* **Excerpt provided**

You may not have considered the best monoculars before, but they actually have a huge range of applications that can make them useful for all sorts of people, from photographers to birdwatchers.
As the name implies, monoculars provide only one lens, as opposed to a pair of binoculars, which contains two. This makes them substantially more lightweight and portable, meaning many hikers and walking photographers prefer to carry them. While they don't see as far as full-on telescopes, they are once again quite a bit lighter. As far as portability goes, monoculars are unrivalled!
Some monoculars even have image-capture abilities built in. Others come with mounts that allow you to attach a smartphone or camera, which really expands your shooting opportunities. Bringing sharp objects into near focus becomes simplicity itself!
To help you find the right monocular for you, we've put together this guide to the best products on the market right now. Bear in mind that stocks have fluctuated recently, particularly outside of the US, so it's worth checking back every so often if a particular monocular you've got your eye on is currently listed as out of stock.

* **What to work on**
[1] Decide whether each statement agrees with the passage on monoculars, answering yes or no and quoting the words of the passage that settle it.
(a) Monoculars can see farther than full-on telescopes.
(b) Some monoculars have image-capture abilities built in.
(c) Stocks have fluctuated recently, particularly within the US.
[2] Summarize the passage on monoculars in two sentences.
[3] Answer each question from the passage on monoculars.
(a) How many lenses does a monocular provide?
(b) Which two kinds of people are named in the first sentence as possible users of monoculars?
(c) What does the passage suggest doing if a monocular you want is listed as out of stock?

* **Data provided**
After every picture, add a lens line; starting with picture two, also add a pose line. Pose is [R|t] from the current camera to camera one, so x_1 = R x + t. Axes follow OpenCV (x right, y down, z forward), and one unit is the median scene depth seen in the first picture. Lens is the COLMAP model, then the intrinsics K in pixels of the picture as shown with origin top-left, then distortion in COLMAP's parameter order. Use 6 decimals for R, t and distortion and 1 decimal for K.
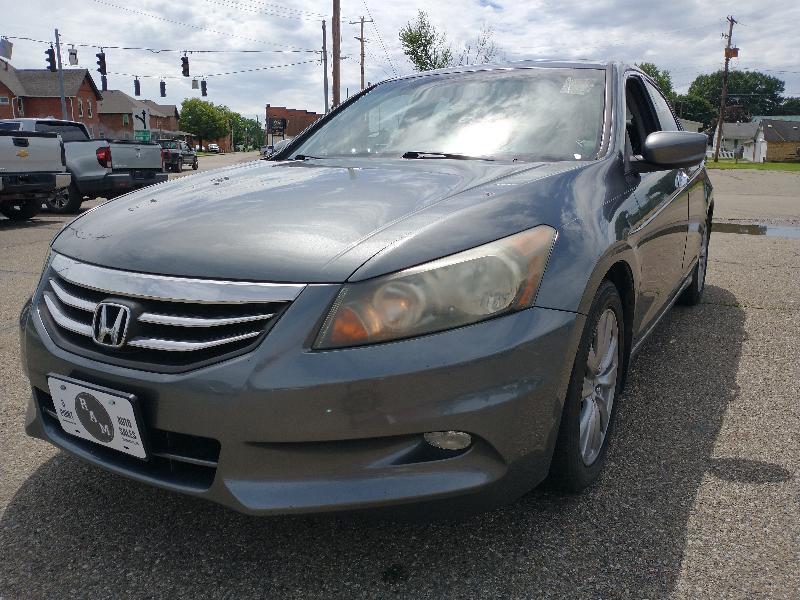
lens RADIAL K [[645.8, 0, 400.0], [0, 645.8, 300.0], [0, 0, 1]] dist [0.044527, -0.094259]
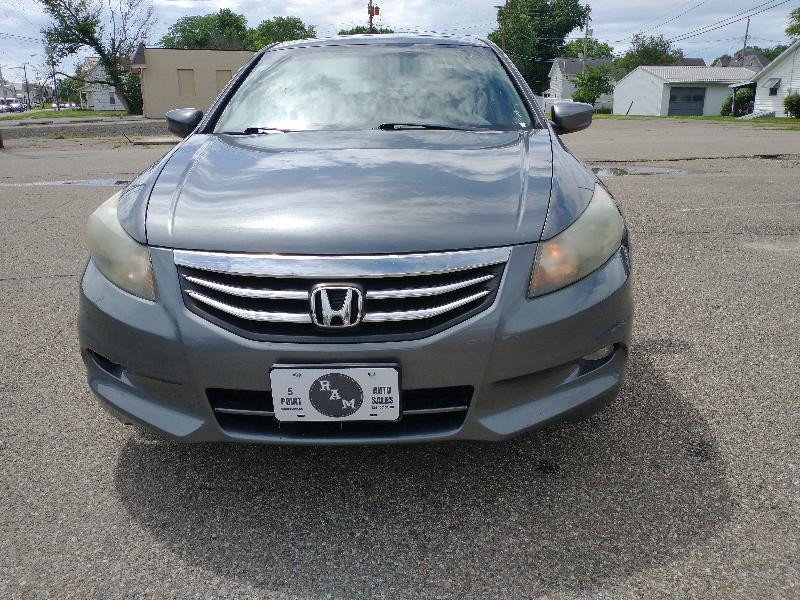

* **Answers below**
[1]
(a) No: "While they don't see as far as full-on telescopes"
(b) Yes: "Some monoculars even have image-capture abilities built in."
(c) No: "particularly outside of the US"

[2] Monoculars have a single lens, which makes them lighter and more portable than binoculars or telescopes, and some capture images or take mounts for a smartphone or camera. The guide lists the best products on the market now and advises checking back if a chosen monocular is out of stock, since stocks have fluctuated.

[3]
(a) One.
(b) Photographers and birdwatchers.
(c) Check back every so often.